19. Hukuk Dairesi 2013/12759 E. , 2014/9994 K.
"İçtihat Metni"MAHKEMESİ :Ticaret Mahkemesi
Taraflar arasındaki tazminat davasının yapılan yargılaması sonunda ilamda yazılı nedenlerden dolayı davanın kısmen kabulüne kısmen reddine yönelik olarak verilen hükmün davalı vekilince duruşmalı ve davacı vekilince duruşmasız olarak temyiz edilmesi üzerine ilgililere çağrı kağıdı gönderilmişti. Belli günde davacı vek. Av. Handan Talayhan ile davalı vek. Av. Serdar Başaran"ın gelmiş olmalarıyla duruşmaya başlanarak hazır bulunan avukatların sözlü açıklamaları dinlenildikten ve temyiz dilekçesinin süresinde olduğu anlaşıldıktan sonra dosya incelendi, gereği konuşulup düşünüldü.
-KARAR-
Davacı vekili, müvekkili ile davalı arasında 17.02.2005 tarihinden itibaren 5 yıl süreli standart tüplü bayilik anlaşması imzalandığını, davalının sözleşmede yer alan kabul ve taahhütlerine rağmen müvekkili şirketten LPG alımı yapmamak suretiyle alımlarını durdurduğunu, anlaşmanın devamı boyunca kullandığı ve müşteriler tarafından bilinen telefonlarını ... bayisi ... Ticarete sattığını, satış yerine kapattığını ve...Gaz Müşteri Portföyünü fiili olarak İpragaz bayisi olan ... Ticaret"e devrettiğini durumun ... Sulh Hukuk Mahkemesinin 2006/80 D.iş sayılı dosyasıyla tespit edildiğini, bunun üzerine 17.10.2006 tarihli ihtarname ile müvekkilince sözleşmenin haklı nedenle feshedildiğini belirterek şimdilik 150.000 USD cezai şart alacağının 5.000 USD"lik kısmının ve mahrum kalınan karın şimdilik 7.500 TL"lik kısmının davalıdan tahsiline karar verilmesini talep ve dava etmiştir.

# # # # # # #

» Yazılı görevler:
1 - Karar metninde geçen bütün para tutarlarını, para birimleriyle birlikte sıralayın.
2 - Kayıtlarda "Document page, 2001x1125 pixels." ifadesinin bulunduğu satırdan başlayın, "title Searchbar –" ifadesinin bulunduğu satırdan sonra durun. Bu satırları "layout element" yerine "page element" yazarak değiştirin ve geri kalan her şeyi olduğu gibi bırakın.
Karar metni ile kayıtlar birbirinden ayrı malzemelerdir.

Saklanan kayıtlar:
# # # # # # #

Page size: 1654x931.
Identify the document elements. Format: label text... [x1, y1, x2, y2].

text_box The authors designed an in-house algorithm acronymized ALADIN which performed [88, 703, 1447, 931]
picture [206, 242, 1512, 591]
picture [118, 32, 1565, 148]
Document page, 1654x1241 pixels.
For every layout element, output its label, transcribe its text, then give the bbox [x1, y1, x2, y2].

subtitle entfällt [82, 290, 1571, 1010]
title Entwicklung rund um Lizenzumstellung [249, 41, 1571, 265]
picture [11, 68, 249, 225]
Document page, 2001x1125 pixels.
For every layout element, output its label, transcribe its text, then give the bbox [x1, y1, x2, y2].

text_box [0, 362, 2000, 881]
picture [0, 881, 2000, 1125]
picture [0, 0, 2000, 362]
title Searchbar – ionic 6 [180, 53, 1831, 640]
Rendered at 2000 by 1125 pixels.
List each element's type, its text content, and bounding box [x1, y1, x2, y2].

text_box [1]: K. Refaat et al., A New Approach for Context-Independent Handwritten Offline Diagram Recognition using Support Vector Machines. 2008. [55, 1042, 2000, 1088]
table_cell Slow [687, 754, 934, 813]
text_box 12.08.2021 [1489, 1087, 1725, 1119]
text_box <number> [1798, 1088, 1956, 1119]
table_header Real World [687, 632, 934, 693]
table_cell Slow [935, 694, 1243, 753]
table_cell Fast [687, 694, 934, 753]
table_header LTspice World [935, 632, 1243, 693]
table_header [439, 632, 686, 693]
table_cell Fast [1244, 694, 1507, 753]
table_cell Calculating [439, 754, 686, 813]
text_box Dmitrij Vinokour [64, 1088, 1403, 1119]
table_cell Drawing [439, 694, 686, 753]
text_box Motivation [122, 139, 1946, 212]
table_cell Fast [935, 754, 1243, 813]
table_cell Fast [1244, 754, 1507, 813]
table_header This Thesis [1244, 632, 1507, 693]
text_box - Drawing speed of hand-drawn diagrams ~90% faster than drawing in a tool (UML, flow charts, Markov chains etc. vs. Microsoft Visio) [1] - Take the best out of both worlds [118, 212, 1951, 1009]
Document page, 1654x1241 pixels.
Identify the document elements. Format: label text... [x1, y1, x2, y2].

# # # # # # #

» Görev sonuçları:
1 - 150.000 USD, 5.000 USD, 7.500 TL

2 -
Document page, 2001x1125 pixels.
For every page element, output its label, transcribe its text, then give the bbox [x1, y1, x2, y2].

text_box [0, 362, 2000, 881]
picture [0, 881, 2000, 1125]
picture [0, 0, 2000, 362]
title Searchbar – ionic 6 [180, 53, 1831, 640]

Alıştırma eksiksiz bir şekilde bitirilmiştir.